The monsoon has receded, and North India is bracing for a smoggy winter. And with that the feverish focus on crop stubble burning has returned to India’s public discourse. Like each year, discussions have begun on how bad this year’s stubble burning season will likely be and what potential ad hoc techno-fixes could solve the issue — in the short term.
A problem that is historic
We will soon read in-depth analyses of satellite image-derived counts of the number of fires observed on each day, and source apportionment studies that determine the exact contribution of stubble burning to poor air quality. The purportedly apathetic farmer who cares little about the well-being of Delhi’s urban citizenry will be held to a high standard of environmental stewardship, and the inevitable political mudslinging will follow soon. However, this heated public discourse adopts an unhelpful adversarial frame to a complex challenge. The problem is a historic one that cannot be fixed with short-term, unsustainable solutions.
The root cause of stubble burning can be traced back to the 1960s-70s, when to meet the urgent challenge of feeding its rapidly growing population, India introduced several measures as part of its Green Revolution. The Green Revolution transformed the way agriculture was practised, especially in Punjab and Haryana. The economics of high-yielding varieties of paddy and wheat, supported by a guaranteed buyer (the government) and minimum support prices led to a crop duopoly oriented solely around increasing caloric intakes, supplanting the earlier diversity of crops grown in the region.

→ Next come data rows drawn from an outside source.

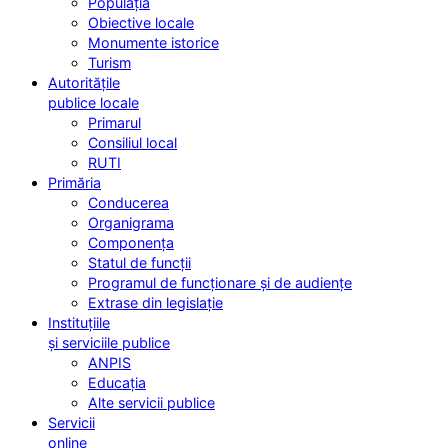
Populația
Obiective locale
Monumente istorice
Turism
Autoritățile
publice locale
Primarul
Consiliul local
RUTI
Primăria
Conducerea
Organigrama
Componența
Statul de funcții
Programul de funcționare și de audiențe
Extrase din legislație
Instituțiile
și serviciile publice
ANPIS
Educația
Alte servicii publice
Servicii
online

Further policy moves in subsequent decades, which included the introduction of subsidies for electricity and fertilizers, and ease of access for credit in agriculture only served to cement this duopoly. But this transition to a two-crop agricultural praxis, while filling godowns and feeding mouths, has been depleting the water table, increasing pesticide and fertilizer use exponentially. It has also led to the consolidation of small farms into larger landholdings.
In an attempt to address the growing water crisis, the Punjab and Haryana governments introduced laws around water conservation, encouraging farmers to look to the monsoon rather than groundwater to irrigate their crops. The shortened harvesting season that arose resulting from a not clearly thought-out policy move brought about the need for farmers to rapidly clear their fields between the kharif and rabi crops; the quickest of these ways was to burn off the remaining stubble post-harvest.
The repercussion of stubble burning is felt all through the Indo-Gangetic Plain (IGP) airshed, where what is burned in Punjab and Haryana has an impact on air quality all the way down to Bihar and West Bengal. With studies showing a large contribution of stubble burning emissions on winter air quality in the National Capital Region, the demand for governments to act on this seemingly avoidable practice translated initially into a criminalisation of the act.
No significant improvement
More recently, however, with concerted focus on the subject, a series of short-term ex-situ and in-situ solutions have been rolled out by the Union and State governments. In-situ solutions include happy seeders and bio-decomposers, while the ex-situ solutions include collecting and using stubble as fuel in boilers, to produce ethanol, or to simply burn away alongside coal in thermal power plants. Economic incentives to reduce burning have also been tested with limited success. With crores invested in these solutions over the last five years, we have yet to see any significant improvement in the situation.
Meaningful steps that are needed
Driven largely by short-term thinking, these techno-fixes or alternative uses work at the margins, without addressing the root cause. As pointed out in a recent article, the entire value-chain of agriculture in the region needs to change if air quality, water, nutrition, and climate goals are to be addressed. In practical terms, this means substantially reducing the amount of paddy being grown in the region and replacing it with other crops that are equally high-yielding, in-demand, and agro-ecologically suitable such as cotton, maize, pulses and oil seeds. It will also require building trust with farmers to ensure they are seen as partners (rather than perpetrators) and providing them the financial support necessary.
At a policy level, it also requires recognising that agriculture, nutrition, water, the environment, and the economy are all deeply intertwined in the era of the Anthropocene. One cannot be addressed in a silo without having second and third order effects on the other. Therefore, taking the long view on this would also mean establishing a mechanism for intersectoral policymaking that aligns our goals for sectoral policy within the broad frame of sustainable development we wish to follow.
A transition at this scale has not been witnessed since the Green Revolution, but it is what is required if we are to address stubble burning in the long run. Fostering the conditions necessary for such a transition is complex. Whether our institutions have the right mix of political will and professional skill to do so remains to be seen.